━━━ Available records

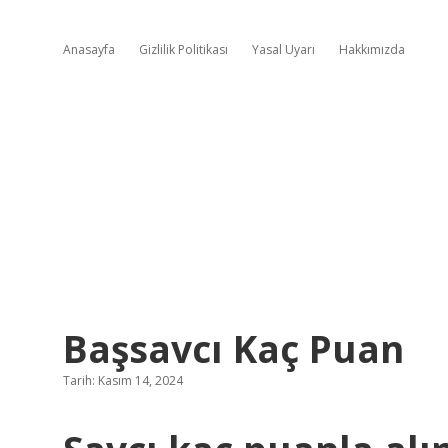
Anasayfa
Gizlilik Politikası
Yasal Uyarı
Hakkımızda
Başsavcı Kaç Puan
Tarih: Kasım 14, 2024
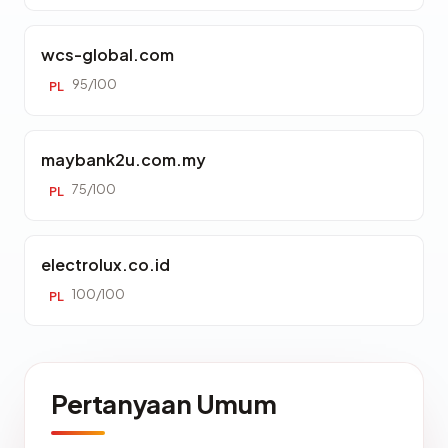
wcs-global.com
95/100
PL
maybank2u.com.my
75/100
PL
electrolux.co.id
100/100
PL
Pertanyaan Umum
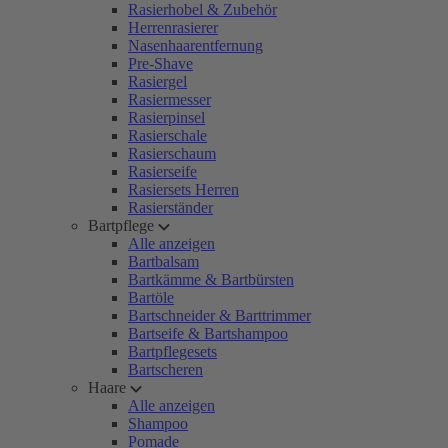
Rasierhobel & Zubehör
Herrenrasierer
Nasenhaarentfernung
Pre-Shave
Rasiergel
Rasiermesser
Rasierpinsel
Rasierschale
Rasierschaum
Rasierseife
Rasiersets Herren
Rasierständer
Bartpflege
Alle anzeigen
Bartbalsam
Bartkämme & Bartbürsten
Bartöle
Bartschneider & Barttrimmer
Bartseife & Bartshampoo
Bartpflegesets
Bartscheren
Haare
Alle anzeigen
Shampoo
Pomade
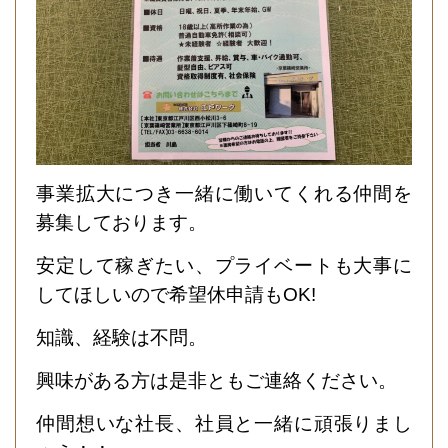
事業拡大につき一緒に働いてくれる仲間を
募集しております。
安定して稼ぎたい、プライベートも大事に
してほしいので希望休申請もOK!
知識、経験は不問。
興味がある方は是非ともご連絡ください。
仲間想いな社長、社員と一緒に頑張りまし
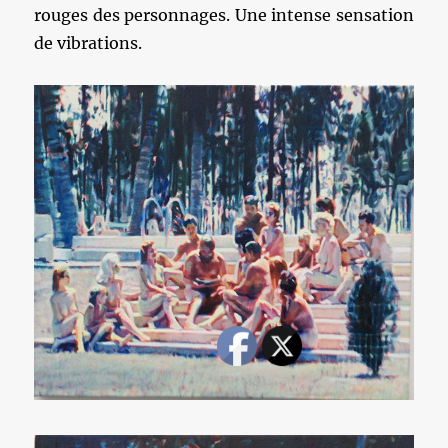
rouges des personnages. Une intense sensation
de vibrations.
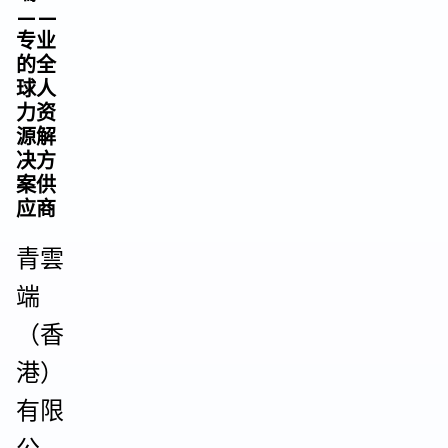
——
专业
的全
球人
力资
源解
决方
案供
应商
青雲
端
（香
港）
有限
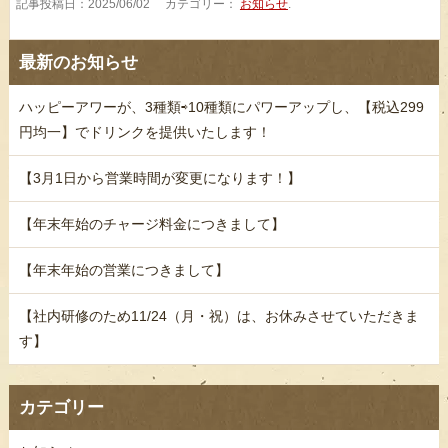
記事投稿日：2025/06/02 カテゴリー：
お知らせ
.
最新のお知らせ
ハッピーアワーが、3種類⇨10種類にパワーアップし、【税込299
円均一】でドリンクを提供いたします！
【3月1日から営業時間が変更になります！】
【年末年始のチャージ料金につきまして】
【年末年始の営業につきまして】
【社内研修のため11/24（月・祝）は、お休みさせていただきま
す】
カテゴリー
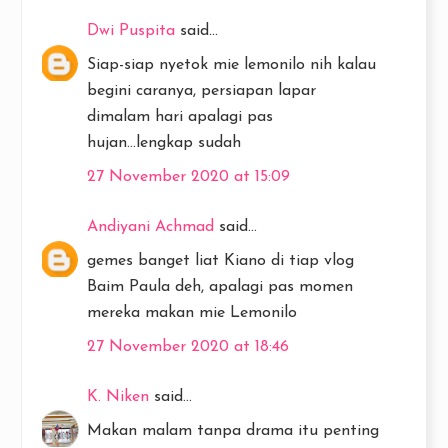
Dwi Puspita
said...
Siap-siap nyetok mie lemonilo nih kalau
begini caranya, persiapan lapar
dimalam hari apalagi pas
hujan...lengkap sudah
27 November 2020 at 15:09
Andiyani Achmad
said...
gemes banget liat Kiano di tiap vlog
Baim Paula deh, apalagi pas momen
mereka makan mie Lemonilo
27 November 2020 at 18:46
K. Niken
said...
Makan malam tanpa drama itu penting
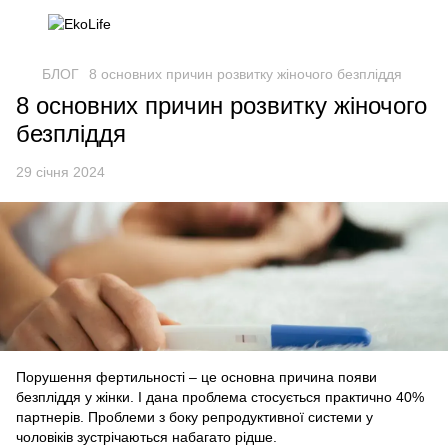
БЛОГ
8 основних причин розвитку жіночого безпліддя
8 основних причин розвитку жіночого
безпліддя
29 січня 2024
Порушення фертильності – це основна причина появи
безпліддя у жінки. І дана проблема стосується практично 40%
партнерів. Проблеми з боку репродуктивної системи у
чоловіків зустрічаються набагато рідше.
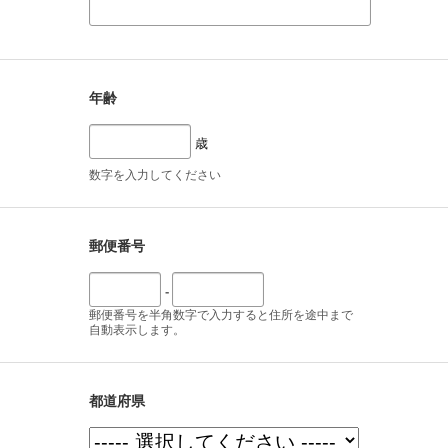
年齢
歳
数字を入力してください
郵便番号
-
郵便番号を半角数字で入力すると住所を途中まで
自動表示します。
都道府県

━━━━━━

◆ Task to complete
Looking at the entries above, count each line that includes the string "безпліддя" and give only the total.

◆ Exercise solution
3